START DOCUMENT EXCERPT
Pictures Page 11, 12

A bit more RF based stuff.

http://www.eas.uccs.edu/wickert/ece5250/notes/RFMicrowave-PCB-Design-and-Layout.pdf

I can short the input lines to ground right at the op amp and it makes no difference at all with the noise.

Look at these, I dont think the X2Ys are correct for your implementation
http://www.tdk.co.jp/tefe02/e9611_ach.pdf
If you look at your schematic you are shorting out the devices, only one device should be between the In + and In -, they act as common mode devices, or between the in R and in L.
Just an initial thought on the input ones, but worth checking.

On single ended signal lines you can connect the X2Y caps like that. It effectively doubles capacitance. Basically like placing 2 very low ESR/Inductance 100pf caps in parallel. First figure on this page

X2Y for IC Power Bypass
 
I looked at that page and it didn't register, woops, I was looking at it in terms of power supply decoupling not line noise suppression, also when looking at the schematic I forget it is two seperate capacitors.
The TDK parts above were used for all inputs on a radio and vehicle communications system, again though talking to the engineer on that project, it is hard to totaly eliminate mobile phone interference.
Again looking through all we do and talking to a fepeople, at the end of the day thats why they dont want mobile phones in operating theatres etc, its almost impossible to keep that level of noise out without extrame engineering and shielding.
 
I looked at that page and it didn't register, woops, I was looking at it in terms of power supply decoupling not line noise suppression, also when looking at the schematic I forget it is two seperate capacitors.
The TDK parts above were used for all inputs on a radio and vehicle communications system, again though talking to the engineer on that project, it is hard to totaly eliminate mobile phone interference.
Again looking through all we do and talking to a fepeople, at the end of the day thats why they dont want mobile phones in operating theatres etc, its almost impossible to keep that level of noise out without extrame engineering and shielding.
END DOCUMENT EXCERPT
START LISTED ENTRIES
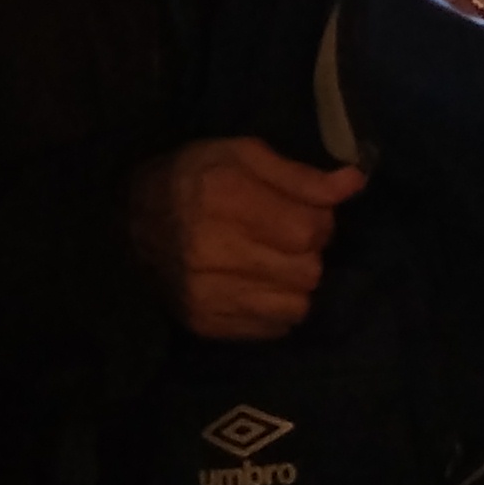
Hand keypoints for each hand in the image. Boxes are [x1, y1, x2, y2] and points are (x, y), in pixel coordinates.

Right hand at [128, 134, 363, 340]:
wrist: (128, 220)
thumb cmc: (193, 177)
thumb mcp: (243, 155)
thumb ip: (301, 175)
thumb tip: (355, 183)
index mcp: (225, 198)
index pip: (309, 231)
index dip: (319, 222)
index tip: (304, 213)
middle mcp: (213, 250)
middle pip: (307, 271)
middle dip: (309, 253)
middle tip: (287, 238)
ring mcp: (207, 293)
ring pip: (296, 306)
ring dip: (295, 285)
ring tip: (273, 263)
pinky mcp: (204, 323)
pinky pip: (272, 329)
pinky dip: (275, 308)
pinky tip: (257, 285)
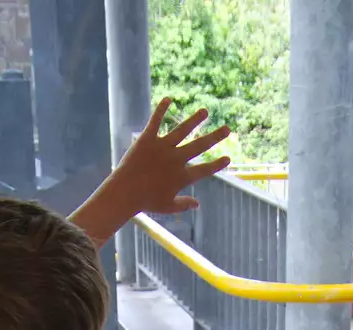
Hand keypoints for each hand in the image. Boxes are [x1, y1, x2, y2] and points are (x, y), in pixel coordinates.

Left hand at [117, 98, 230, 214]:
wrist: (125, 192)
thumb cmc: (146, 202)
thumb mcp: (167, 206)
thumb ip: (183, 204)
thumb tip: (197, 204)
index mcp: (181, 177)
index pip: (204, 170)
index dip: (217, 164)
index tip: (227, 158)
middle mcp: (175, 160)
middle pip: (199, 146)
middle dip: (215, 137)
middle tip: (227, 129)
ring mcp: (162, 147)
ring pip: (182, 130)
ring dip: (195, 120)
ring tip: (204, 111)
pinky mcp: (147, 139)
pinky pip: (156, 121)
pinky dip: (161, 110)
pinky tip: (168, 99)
END LISTED ENTRIES
START LISTED ENTRIES
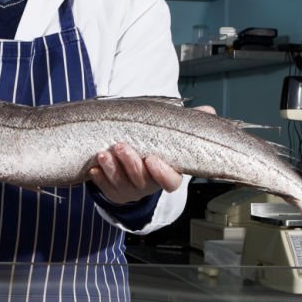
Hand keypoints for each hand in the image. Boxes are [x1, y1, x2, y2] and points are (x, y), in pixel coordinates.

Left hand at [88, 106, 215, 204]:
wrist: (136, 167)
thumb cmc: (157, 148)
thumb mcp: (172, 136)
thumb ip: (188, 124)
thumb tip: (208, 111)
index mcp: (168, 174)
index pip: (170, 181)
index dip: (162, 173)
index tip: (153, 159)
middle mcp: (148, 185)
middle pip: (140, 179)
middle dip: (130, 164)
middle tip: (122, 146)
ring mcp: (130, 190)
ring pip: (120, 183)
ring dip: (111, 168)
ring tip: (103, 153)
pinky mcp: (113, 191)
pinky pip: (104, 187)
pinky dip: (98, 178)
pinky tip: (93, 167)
END LISTED ENTRIES
START LISTED ENTRIES
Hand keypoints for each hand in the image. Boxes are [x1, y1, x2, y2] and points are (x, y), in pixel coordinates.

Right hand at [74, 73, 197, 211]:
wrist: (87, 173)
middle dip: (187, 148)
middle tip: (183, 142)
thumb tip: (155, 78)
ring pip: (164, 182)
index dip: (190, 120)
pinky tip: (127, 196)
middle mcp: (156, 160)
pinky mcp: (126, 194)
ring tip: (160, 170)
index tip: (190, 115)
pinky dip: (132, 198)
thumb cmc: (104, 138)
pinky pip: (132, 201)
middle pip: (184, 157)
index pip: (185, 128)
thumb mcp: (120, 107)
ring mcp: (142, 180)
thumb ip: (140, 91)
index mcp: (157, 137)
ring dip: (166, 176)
END LISTED ENTRIES
#### ASSIGNMENT:
List every input line label named in the capacitor discussion.

#### ANSWER BOX:
In +, In -, in R, in L